I have few details of Joseph’s service in the 2nd Veteran Company other than he was garrisoned at Windsor Barracks for part of his service and he was not discharged until 30 September 1831 after five years service.
Ann James had three children during Joseph’s time in the 2nd Veteran Company:
Alexander James (1826-1900)
Mary James (1829-1918) (my 2x great-grandmother)
William James (1831-1908)
After his discharge Joseph James worked on a farm called the Governors Arms, north of Parramatta, but did not receive his land grant until 1839. I don’t know all the circumstances of this delay, but it seems to tied up in public protests about common land being given as Veterans’ Allotments. Joseph’s allotment, Governors Arms, is shown on a modern map of the North Rocks area:
Joseph and Ann had another three children during the period they farmed at North Rocks:
Jane James (1833-1835
Jane James (1836-1875)
Joseph Samuel James (1840-1892)
Anecdotal records suggest the Field of Mars area was used by sly grog distillers. I have no firm evidence that Joseph James was involved but in 1843 he became licensee of the Pilgrim Inn at Blaxland on the Blue Mountains. This is where Mary James was born in 1929 so it is clear he had a long association with the lower Blue Mountains area. Three years later Joseph bought the Welcome Inn at Valley Heights where he worked until his death in 1852.

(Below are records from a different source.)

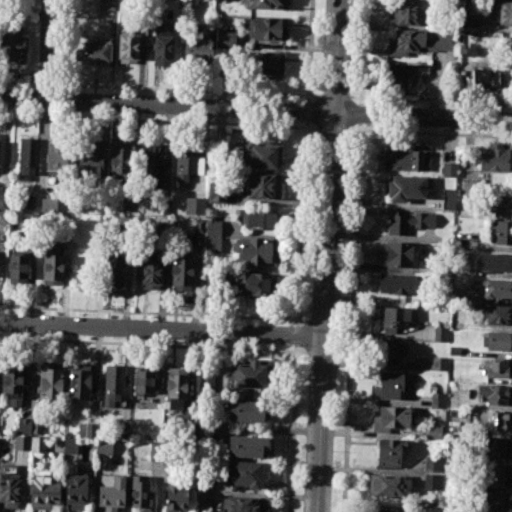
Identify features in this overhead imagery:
building: (264, 4)
building: (264, 4)
building: (106, 5)
building: (107, 5)
building: (403, 12)
building: (405, 12)
building: (503, 12)
building: (503, 13)
road: (81, 18)
building: (469, 22)
building: (470, 22)
building: (267, 28)
building: (268, 28)
building: (225, 36)
building: (225, 36)
building: (420, 41)
building: (421, 41)
building: (162, 44)
building: (12, 47)
building: (129, 47)
building: (199, 47)
building: (127, 48)
building: (12, 49)
building: (197, 49)
building: (94, 50)
building: (162, 50)
road: (49, 51)
building: (94, 51)
road: (309, 51)
road: (362, 51)
building: (485, 51)
building: (488, 51)
building: (264, 62)
building: (265, 62)
building: (405, 74)
building: (408, 74)
building: (484, 78)
building: (484, 78)
road: (148, 86)
road: (333, 95)
road: (430, 100)
street lamp: (454, 107)
road: (255, 111)
road: (307, 111)
road: (361, 113)
road: (307, 123)
road: (332, 126)
road: (360, 126)
road: (22, 128)
road: (355, 129)
road: (41, 151)
building: (262, 156)
building: (55, 157)
building: (119, 157)
building: (258, 157)
building: (28, 158)
building: (56, 158)
building: (120, 158)
building: (494, 158)
building: (495, 158)
building: (89, 159)
building: (26, 160)
building: (404, 160)
building: (405, 160)
building: (90, 161)
building: (187, 164)
building: (187, 165)
street lamp: (345, 165)
building: (152, 166)
building: (155, 166)
building: (448, 169)
building: (449, 169)
building: (263, 186)
building: (263, 186)
building: (404, 188)
building: (405, 188)
building: (215, 193)
building: (216, 193)
building: (448, 198)
building: (448, 199)
building: (198, 200)
building: (48, 204)
building: (127, 204)
building: (48, 205)
building: (194, 205)
building: (501, 205)
building: (501, 205)
building: (165, 207)
building: (2, 217)
building: (258, 220)
building: (261, 220)
building: (409, 220)
road: (302, 222)
building: (407, 222)
building: (198, 226)
building: (212, 227)
building: (501, 231)
building: (501, 232)
building: (212, 235)
building: (212, 244)
road: (354, 245)
street lamp: (342, 247)
building: (255, 250)
building: (256, 251)
building: (397, 254)
building: (400, 254)
road: (329, 256)
building: (51, 261)
building: (493, 262)
building: (494, 262)
building: (51, 264)
building: (16, 267)
building: (16, 269)
building: (150, 270)
building: (150, 271)
building: (112, 272)
building: (113, 273)
building: (180, 274)
building: (181, 275)
building: (251, 283)
building: (252, 284)
building: (397, 284)
building: (399, 284)
building: (496, 288)
building: (497, 288)
building: (497, 313)
building: (497, 315)
building: (393, 318)
building: (393, 318)
road: (162, 330)
building: (440, 333)
building: (440, 334)
road: (297, 335)
road: (374, 335)
building: (496, 340)
building: (497, 340)
road: (151, 343)
building: (393, 349)
building: (392, 351)
building: (454, 351)
street lamp: (337, 352)
building: (439, 363)
building: (439, 363)
building: (497, 368)
building: (498, 368)
building: (251, 374)
building: (247, 375)
building: (50, 380)
building: (15, 381)
building: (78, 381)
building: (205, 381)
building: (13, 382)
building: (49, 382)
building: (142, 382)
building: (143, 383)
building: (206, 383)
building: (78, 384)
building: (113, 385)
building: (112, 386)
building: (175, 386)
building: (175, 386)
building: (389, 386)
building: (390, 386)
building: (493, 394)
building: (494, 394)
building: (437, 399)
building: (437, 400)
building: (247, 410)
building: (248, 411)
building: (390, 418)
building: (390, 419)
building: (494, 420)
building: (495, 420)
building: (24, 425)
building: (29, 425)
building: (36, 426)
building: (203, 428)
building: (86, 430)
building: (86, 430)
building: (433, 430)
building: (435, 430)
building: (122, 431)
building: (122, 431)
road: (291, 431)
building: (21, 442)
building: (28, 443)
building: (36, 443)
building: (69, 445)
building: (69, 446)
building: (246, 446)
building: (247, 446)
building: (103, 447)
building: (496, 447)
building: (103, 448)
building: (496, 448)
building: (155, 449)
street lamp: (333, 451)
building: (389, 451)
building: (389, 452)
building: (432, 464)
building: (433, 464)
building: (241, 473)
building: (241, 474)
building: (495, 475)
building: (496, 475)
building: (199, 481)
building: (433, 482)
road: (23, 483)
building: (432, 483)
building: (9, 485)
building: (389, 485)
building: (389, 485)
road: (160, 487)
building: (76, 488)
building: (75, 489)
building: (9, 490)
building: (42, 492)
building: (43, 492)
building: (141, 493)
building: (111, 494)
road: (257, 494)
building: (111, 495)
building: (140, 495)
building: (175, 498)
building: (175, 498)
building: (200, 501)
building: (492, 501)
building: (493, 501)
building: (202, 502)
building: (243, 504)
building: (244, 504)
building: (430, 509)
building: (431, 509)
building: (386, 510)
building: (384, 511)
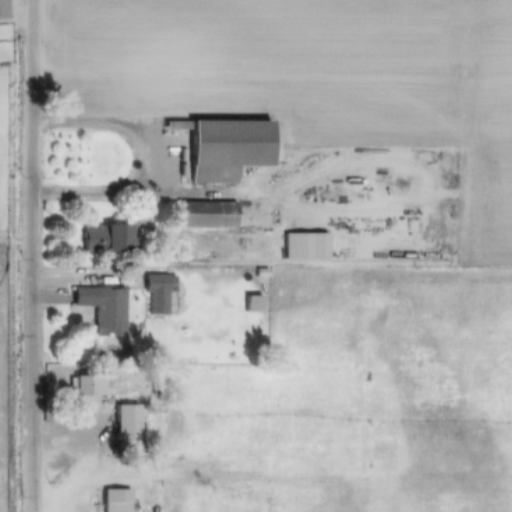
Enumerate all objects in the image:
building: (224, 148)
building: (227, 150)
road: (134, 162)
building: (208, 215)
building: (207, 216)
building: (105, 239)
building: (106, 239)
building: (304, 247)
building: (305, 247)
road: (29, 256)
building: (157, 293)
building: (157, 294)
building: (103, 309)
building: (104, 309)
building: (87, 393)
building: (87, 393)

The three youngest James children were born while Joseph was publican of the Welcome Inn:
Jessie Elizabeth James (1844-1916)
Lydia James (b.1846)
Frances Mary James (1848-1852)
Joseph James died at the relatively young age of 55 years at the Welcome Inn on 19 December 1852 and is buried at St John’s Cemetery, Parramatta along with Samuel Taylor, Mary James’ first husband (who died in a bullock dray accident at Duck River, Auburn) on 29 November 1851).